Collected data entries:
________________________________________
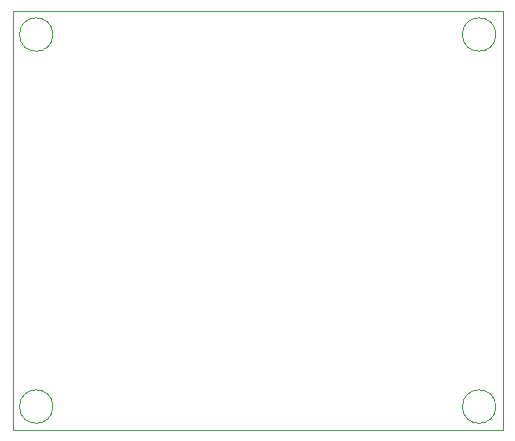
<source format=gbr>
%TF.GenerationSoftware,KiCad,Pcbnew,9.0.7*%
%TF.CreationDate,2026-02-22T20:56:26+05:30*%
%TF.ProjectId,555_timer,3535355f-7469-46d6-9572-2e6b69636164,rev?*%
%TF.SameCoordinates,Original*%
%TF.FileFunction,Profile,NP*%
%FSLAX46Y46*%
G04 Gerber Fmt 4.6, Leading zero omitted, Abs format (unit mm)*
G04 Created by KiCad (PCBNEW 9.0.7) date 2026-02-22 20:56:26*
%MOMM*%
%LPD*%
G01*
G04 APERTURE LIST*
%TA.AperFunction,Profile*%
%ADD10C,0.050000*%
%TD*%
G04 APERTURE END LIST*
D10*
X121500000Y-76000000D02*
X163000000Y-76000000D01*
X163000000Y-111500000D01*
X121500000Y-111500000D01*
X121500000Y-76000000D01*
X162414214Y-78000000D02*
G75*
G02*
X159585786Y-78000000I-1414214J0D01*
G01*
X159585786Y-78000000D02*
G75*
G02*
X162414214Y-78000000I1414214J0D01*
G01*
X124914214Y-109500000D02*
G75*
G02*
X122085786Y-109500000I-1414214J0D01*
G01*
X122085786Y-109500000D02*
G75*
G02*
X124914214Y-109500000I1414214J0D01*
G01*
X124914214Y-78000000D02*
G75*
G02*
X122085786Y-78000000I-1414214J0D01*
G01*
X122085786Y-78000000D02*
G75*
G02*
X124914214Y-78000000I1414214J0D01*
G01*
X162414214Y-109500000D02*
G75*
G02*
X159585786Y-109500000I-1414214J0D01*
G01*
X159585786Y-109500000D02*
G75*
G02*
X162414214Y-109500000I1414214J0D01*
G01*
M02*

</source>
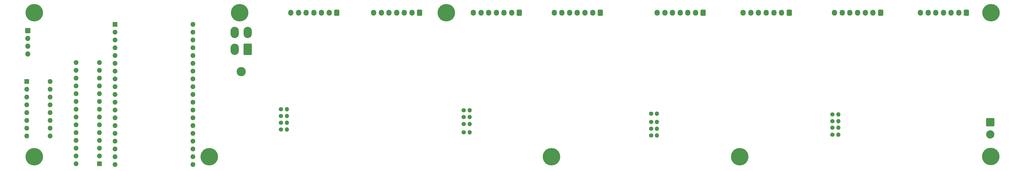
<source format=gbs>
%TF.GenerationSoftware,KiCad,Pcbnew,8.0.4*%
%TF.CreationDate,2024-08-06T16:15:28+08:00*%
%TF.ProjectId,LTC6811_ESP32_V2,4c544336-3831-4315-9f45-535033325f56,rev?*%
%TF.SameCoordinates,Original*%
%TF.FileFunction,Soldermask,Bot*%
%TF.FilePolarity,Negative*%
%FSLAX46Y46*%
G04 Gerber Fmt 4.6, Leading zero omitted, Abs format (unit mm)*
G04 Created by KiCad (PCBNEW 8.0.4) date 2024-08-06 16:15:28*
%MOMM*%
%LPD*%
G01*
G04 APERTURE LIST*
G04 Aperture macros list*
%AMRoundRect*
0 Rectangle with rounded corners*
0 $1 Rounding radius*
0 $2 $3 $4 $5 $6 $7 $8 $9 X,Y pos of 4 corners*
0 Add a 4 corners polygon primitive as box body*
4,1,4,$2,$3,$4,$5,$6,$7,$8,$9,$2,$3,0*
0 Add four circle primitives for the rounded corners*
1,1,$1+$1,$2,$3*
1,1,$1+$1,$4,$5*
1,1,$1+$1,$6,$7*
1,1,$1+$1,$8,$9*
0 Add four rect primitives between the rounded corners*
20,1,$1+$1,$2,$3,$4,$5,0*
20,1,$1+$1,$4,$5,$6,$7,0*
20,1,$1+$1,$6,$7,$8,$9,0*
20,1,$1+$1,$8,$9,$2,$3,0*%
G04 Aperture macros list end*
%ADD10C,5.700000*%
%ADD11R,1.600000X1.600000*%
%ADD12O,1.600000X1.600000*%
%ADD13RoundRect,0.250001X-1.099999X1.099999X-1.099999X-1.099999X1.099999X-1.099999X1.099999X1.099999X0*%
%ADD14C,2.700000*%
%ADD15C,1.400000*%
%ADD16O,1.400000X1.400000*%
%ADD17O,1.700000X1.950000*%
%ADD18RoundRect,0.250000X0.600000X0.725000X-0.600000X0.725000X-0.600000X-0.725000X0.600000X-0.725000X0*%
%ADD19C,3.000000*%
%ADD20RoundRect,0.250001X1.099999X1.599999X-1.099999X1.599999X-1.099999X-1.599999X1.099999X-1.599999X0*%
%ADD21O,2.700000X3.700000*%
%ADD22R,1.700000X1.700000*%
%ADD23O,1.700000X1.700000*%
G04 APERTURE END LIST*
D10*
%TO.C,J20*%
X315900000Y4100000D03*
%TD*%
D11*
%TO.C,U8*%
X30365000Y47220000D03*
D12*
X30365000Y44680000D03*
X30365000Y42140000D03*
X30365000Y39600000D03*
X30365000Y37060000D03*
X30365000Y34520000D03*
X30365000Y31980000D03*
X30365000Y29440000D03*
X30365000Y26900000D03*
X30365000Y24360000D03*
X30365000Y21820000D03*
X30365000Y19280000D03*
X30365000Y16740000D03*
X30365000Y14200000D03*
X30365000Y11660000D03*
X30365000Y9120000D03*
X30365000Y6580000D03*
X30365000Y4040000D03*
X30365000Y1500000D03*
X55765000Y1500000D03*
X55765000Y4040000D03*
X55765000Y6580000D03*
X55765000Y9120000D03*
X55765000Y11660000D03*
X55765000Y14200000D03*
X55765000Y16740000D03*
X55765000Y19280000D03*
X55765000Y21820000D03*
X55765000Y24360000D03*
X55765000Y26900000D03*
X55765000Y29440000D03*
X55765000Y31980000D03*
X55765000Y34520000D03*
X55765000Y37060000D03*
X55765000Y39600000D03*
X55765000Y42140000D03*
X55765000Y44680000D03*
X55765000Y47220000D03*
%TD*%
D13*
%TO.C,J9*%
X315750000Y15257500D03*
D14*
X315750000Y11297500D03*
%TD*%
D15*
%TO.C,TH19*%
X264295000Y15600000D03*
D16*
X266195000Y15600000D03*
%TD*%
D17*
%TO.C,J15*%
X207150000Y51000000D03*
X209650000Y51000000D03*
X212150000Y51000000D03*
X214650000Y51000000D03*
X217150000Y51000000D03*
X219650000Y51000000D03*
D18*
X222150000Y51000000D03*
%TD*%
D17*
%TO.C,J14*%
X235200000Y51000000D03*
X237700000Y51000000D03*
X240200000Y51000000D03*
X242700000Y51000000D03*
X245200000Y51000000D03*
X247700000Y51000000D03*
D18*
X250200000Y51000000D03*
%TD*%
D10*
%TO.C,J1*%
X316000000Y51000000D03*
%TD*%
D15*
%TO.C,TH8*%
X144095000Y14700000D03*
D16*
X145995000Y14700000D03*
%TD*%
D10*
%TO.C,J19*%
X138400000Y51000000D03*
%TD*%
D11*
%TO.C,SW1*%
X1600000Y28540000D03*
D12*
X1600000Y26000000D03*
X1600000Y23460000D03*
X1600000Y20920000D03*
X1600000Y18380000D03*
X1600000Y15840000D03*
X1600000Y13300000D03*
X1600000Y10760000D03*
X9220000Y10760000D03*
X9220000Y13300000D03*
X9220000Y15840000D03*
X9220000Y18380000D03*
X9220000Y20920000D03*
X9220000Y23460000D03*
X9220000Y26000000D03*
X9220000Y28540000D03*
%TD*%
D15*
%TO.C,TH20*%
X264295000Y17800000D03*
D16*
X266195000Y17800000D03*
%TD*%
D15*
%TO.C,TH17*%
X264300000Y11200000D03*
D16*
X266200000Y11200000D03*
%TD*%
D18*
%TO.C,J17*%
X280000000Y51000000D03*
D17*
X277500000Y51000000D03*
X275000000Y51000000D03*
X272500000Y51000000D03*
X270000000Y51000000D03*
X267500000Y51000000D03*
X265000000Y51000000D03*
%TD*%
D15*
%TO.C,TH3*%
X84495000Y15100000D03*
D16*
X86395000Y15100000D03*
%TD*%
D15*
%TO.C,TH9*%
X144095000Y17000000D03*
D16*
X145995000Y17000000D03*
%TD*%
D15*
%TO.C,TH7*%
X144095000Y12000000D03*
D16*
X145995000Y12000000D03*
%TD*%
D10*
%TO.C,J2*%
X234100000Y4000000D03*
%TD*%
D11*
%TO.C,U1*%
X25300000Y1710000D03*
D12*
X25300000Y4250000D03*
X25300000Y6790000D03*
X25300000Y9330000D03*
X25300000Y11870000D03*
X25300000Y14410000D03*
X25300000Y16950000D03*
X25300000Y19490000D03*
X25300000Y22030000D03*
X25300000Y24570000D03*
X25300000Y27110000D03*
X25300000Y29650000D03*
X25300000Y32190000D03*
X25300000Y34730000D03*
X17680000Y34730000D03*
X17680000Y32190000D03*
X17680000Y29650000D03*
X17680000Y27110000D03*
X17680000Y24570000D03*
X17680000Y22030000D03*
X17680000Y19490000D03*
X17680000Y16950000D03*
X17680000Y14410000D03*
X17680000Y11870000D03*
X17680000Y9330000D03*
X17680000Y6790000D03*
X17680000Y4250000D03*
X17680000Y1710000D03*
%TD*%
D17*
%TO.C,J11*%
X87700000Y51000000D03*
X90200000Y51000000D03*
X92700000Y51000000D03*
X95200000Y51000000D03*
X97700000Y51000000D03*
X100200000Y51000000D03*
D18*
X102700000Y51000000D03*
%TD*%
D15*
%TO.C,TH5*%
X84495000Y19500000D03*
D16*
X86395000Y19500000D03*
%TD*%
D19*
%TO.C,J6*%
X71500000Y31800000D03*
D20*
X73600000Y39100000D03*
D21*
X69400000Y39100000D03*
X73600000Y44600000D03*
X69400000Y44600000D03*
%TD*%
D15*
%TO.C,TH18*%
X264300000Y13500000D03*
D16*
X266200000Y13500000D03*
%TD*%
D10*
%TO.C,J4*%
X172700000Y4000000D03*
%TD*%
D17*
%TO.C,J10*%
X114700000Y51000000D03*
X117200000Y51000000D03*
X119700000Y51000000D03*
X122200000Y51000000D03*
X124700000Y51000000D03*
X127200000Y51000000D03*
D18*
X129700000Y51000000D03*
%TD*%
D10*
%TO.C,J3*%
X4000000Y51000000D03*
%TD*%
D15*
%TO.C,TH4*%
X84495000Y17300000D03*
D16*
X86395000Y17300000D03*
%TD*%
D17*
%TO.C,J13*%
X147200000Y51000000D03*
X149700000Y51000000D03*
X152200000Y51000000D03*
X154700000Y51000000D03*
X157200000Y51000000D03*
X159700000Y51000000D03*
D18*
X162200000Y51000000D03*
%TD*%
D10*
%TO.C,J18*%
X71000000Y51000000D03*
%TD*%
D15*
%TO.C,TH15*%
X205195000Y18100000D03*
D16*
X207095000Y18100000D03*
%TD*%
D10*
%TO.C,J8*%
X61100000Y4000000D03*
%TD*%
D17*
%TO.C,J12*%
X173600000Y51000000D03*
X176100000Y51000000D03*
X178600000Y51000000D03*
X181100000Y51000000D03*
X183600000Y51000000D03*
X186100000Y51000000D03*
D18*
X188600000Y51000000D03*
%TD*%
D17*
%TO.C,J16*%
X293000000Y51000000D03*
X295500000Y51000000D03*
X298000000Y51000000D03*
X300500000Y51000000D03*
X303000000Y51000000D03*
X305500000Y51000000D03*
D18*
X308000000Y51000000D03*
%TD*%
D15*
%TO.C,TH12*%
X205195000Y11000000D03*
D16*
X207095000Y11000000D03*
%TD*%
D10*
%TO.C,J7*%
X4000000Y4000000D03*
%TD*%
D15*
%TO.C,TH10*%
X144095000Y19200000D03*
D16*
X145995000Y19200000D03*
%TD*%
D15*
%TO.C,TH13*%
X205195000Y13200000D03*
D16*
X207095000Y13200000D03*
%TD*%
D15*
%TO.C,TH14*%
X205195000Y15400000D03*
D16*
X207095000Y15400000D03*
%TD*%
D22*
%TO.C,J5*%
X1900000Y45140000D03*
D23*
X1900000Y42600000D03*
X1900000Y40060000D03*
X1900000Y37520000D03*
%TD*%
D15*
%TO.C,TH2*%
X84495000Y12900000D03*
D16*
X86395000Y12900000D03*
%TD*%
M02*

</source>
________________________________________
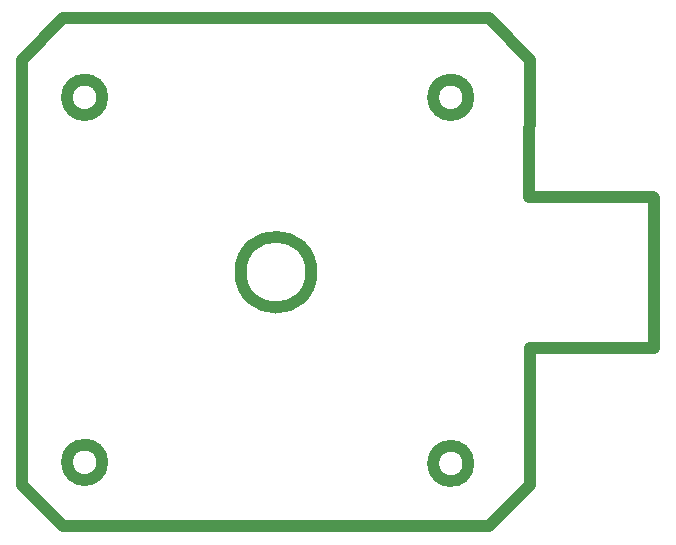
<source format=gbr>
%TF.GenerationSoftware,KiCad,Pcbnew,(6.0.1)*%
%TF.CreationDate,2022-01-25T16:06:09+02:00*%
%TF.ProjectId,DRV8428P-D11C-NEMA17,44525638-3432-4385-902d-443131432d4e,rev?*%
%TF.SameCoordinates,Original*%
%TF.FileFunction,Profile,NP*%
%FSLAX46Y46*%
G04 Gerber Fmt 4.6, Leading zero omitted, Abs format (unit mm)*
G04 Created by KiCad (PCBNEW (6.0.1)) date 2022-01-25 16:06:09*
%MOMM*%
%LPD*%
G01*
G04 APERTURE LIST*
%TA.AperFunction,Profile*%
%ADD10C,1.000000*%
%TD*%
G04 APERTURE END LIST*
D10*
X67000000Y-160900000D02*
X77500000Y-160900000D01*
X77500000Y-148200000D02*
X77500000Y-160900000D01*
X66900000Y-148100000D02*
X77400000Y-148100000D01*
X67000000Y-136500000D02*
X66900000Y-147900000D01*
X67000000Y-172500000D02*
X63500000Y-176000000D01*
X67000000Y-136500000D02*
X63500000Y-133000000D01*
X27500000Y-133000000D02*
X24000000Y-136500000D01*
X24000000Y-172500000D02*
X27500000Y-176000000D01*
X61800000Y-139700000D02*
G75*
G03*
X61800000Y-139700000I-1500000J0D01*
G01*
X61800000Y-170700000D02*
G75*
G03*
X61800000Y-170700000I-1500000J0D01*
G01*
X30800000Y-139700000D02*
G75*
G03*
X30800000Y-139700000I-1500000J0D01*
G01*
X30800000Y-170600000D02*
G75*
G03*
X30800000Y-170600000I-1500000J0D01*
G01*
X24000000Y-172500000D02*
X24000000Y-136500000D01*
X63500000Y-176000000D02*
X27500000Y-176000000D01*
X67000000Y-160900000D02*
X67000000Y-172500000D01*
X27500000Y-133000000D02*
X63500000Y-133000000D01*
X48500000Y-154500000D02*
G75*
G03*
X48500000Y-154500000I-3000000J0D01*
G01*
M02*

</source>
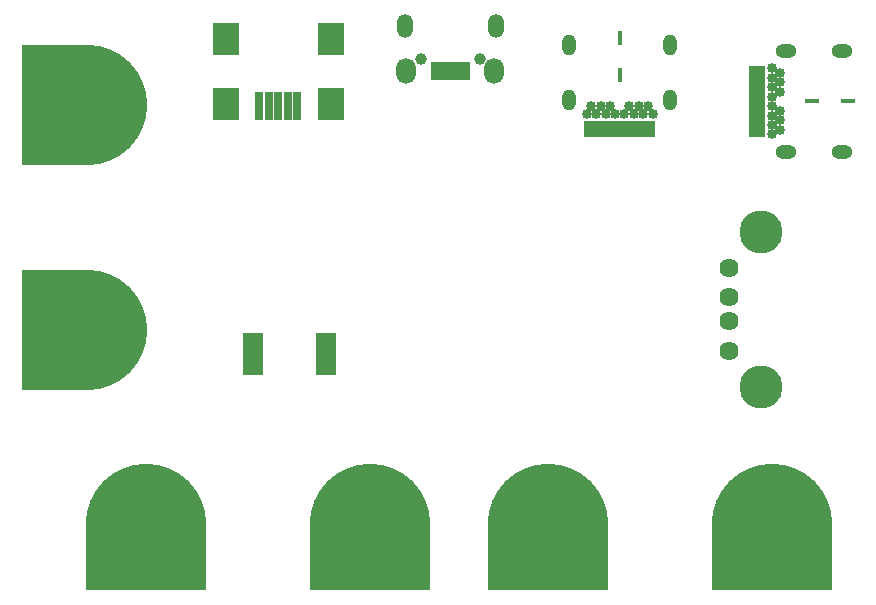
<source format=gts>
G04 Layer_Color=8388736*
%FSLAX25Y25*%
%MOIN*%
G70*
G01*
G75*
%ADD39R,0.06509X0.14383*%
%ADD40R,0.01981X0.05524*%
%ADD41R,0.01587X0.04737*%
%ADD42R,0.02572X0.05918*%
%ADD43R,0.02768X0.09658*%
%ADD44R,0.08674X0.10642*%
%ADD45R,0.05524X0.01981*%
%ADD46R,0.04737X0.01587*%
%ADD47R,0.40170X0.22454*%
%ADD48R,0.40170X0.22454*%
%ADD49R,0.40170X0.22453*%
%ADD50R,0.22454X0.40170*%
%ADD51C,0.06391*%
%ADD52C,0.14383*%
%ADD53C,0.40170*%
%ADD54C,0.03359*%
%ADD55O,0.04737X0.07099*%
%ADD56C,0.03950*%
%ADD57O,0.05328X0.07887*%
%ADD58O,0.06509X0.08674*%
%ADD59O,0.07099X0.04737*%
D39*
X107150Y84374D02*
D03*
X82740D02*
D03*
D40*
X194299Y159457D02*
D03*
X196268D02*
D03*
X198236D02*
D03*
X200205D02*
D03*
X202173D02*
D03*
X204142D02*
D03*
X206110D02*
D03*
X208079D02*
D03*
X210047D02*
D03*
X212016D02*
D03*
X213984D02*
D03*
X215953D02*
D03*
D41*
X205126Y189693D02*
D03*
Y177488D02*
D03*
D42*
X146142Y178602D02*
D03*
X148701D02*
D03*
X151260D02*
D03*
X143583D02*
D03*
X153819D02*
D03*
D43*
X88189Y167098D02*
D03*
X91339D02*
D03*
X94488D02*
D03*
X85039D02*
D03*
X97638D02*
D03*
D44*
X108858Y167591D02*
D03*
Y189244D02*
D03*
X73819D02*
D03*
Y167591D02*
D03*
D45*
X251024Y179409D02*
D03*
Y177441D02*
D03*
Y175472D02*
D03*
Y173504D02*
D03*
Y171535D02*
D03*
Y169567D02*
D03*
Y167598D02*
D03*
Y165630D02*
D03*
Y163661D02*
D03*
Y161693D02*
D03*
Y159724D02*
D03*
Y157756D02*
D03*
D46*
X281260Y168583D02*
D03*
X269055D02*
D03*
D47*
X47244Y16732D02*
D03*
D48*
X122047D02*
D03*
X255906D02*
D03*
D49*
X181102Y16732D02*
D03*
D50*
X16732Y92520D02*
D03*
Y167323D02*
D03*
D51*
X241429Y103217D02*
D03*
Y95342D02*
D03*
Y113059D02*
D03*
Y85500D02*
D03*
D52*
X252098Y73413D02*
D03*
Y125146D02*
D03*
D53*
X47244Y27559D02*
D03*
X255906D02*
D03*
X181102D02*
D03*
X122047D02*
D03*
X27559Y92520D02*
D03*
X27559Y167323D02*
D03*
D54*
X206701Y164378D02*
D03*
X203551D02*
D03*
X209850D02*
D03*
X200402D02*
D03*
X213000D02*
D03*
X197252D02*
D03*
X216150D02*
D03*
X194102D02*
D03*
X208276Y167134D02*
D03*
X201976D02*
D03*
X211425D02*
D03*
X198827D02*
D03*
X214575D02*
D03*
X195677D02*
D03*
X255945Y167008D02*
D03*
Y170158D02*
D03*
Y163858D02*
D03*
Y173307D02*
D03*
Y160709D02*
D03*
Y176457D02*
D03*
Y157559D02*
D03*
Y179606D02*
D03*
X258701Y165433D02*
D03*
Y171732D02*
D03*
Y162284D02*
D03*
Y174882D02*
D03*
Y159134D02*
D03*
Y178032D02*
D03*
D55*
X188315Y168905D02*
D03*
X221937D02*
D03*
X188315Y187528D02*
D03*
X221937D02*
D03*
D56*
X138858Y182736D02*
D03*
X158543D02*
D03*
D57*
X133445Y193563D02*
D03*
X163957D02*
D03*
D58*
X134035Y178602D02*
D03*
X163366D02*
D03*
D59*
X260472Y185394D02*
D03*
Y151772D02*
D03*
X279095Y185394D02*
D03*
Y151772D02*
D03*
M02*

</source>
________________________________________
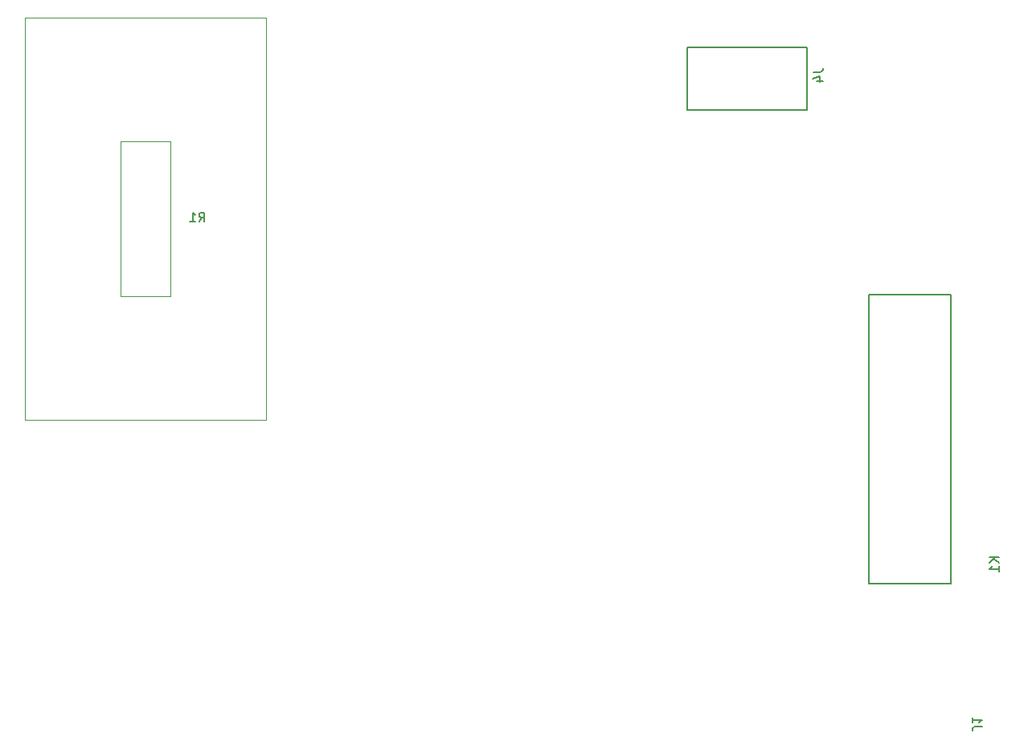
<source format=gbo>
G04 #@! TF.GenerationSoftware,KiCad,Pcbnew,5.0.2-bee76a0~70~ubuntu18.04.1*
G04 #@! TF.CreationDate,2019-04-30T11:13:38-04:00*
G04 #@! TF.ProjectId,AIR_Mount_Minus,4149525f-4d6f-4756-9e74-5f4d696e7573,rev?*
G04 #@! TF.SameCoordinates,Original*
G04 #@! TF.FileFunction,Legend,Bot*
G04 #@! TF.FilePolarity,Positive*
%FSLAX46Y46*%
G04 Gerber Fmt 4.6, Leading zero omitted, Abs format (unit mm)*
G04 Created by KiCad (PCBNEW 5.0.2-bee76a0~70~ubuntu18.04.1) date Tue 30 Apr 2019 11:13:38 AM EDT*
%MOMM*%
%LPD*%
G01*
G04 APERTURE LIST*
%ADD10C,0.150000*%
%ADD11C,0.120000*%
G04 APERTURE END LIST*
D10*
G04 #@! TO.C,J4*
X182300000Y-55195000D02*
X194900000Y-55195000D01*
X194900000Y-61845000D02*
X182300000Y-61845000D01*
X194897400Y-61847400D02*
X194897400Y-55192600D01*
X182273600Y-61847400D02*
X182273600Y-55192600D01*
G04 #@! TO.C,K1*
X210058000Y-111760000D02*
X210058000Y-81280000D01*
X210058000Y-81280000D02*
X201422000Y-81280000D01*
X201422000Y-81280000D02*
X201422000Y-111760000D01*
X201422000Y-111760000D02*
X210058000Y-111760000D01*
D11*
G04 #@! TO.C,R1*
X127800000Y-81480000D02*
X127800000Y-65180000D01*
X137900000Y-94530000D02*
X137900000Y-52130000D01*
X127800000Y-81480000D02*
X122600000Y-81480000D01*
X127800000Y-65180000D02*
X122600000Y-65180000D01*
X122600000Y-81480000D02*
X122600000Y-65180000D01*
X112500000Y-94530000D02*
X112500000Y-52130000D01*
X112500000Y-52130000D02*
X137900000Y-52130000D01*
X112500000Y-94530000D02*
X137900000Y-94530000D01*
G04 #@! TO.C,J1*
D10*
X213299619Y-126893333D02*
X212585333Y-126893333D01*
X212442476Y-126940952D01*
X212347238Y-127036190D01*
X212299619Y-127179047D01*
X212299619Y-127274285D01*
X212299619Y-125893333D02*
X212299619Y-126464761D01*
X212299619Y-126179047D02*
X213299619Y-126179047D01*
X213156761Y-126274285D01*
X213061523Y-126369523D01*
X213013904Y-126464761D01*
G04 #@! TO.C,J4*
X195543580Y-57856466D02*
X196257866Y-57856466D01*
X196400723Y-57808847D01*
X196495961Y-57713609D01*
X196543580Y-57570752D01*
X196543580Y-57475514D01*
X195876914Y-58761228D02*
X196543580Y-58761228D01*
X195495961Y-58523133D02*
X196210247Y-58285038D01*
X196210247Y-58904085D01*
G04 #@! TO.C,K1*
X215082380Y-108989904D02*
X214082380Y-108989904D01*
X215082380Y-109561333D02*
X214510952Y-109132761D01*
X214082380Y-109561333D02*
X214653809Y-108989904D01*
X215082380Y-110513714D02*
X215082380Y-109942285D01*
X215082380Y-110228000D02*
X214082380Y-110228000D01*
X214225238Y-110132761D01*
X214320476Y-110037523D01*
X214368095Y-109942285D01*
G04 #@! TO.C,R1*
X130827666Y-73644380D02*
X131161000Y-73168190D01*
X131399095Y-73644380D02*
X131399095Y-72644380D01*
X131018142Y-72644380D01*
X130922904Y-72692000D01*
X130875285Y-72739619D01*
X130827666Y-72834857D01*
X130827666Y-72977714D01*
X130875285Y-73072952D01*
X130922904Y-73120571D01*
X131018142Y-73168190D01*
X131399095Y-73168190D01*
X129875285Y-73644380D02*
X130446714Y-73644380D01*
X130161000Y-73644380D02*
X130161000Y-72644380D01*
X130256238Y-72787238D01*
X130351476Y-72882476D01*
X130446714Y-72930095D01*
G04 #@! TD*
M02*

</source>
________________________________________
Problem requirements: Looking at the data above, write out exactly the lines that start at the one containing "X212150000Y51000000D03*" and end at the one containing "X9220000Y23460000D03*"; include both and nothing beyond.

Output of the exercise:
X212150000Y51000000D03*
X214650000Y51000000D03*
X217150000Y51000000D03*
X219650000Y51000000D03*
D18*
X222150000Y51000000D03*
%TD*%
D17*
%TO.C,J14*%
X235200000Y51000000D03*
X237700000Y51000000D03*
X240200000Y51000000D03*
X242700000Y51000000D03*
X245200000Y51000000D03*
X247700000Y51000000D03*
D18*
X250200000Y51000000D03*
%TD*%
D10*
%TO.C,J1*%
X316000000Y51000000D03*
%TD*%
D15*
%TO.C,TH8*%
X144095000Y14700000D03*
D16*
X145995000Y14700000D03*
%TD*%
D10*
%TO.C,J19*%
X138400000Y51000000D03*
%TD*%
D11*
%TO.C,SW1*%
X1600000Y28540000D03*
D12*
X1600000Y26000000D03*
X1600000Y23460000D03*
X1600000Y20920000D03*
X1600000Y18380000D03*
X1600000Y15840000D03*
X1600000Y13300000D03*
X1600000Y10760000D03*
X9220000Y10760000D03*
X9220000Y13300000D03*
X9220000Y15840000D03*
X9220000Y18380000D03*
X9220000Y20920000D03*
X9220000Y23460000D03*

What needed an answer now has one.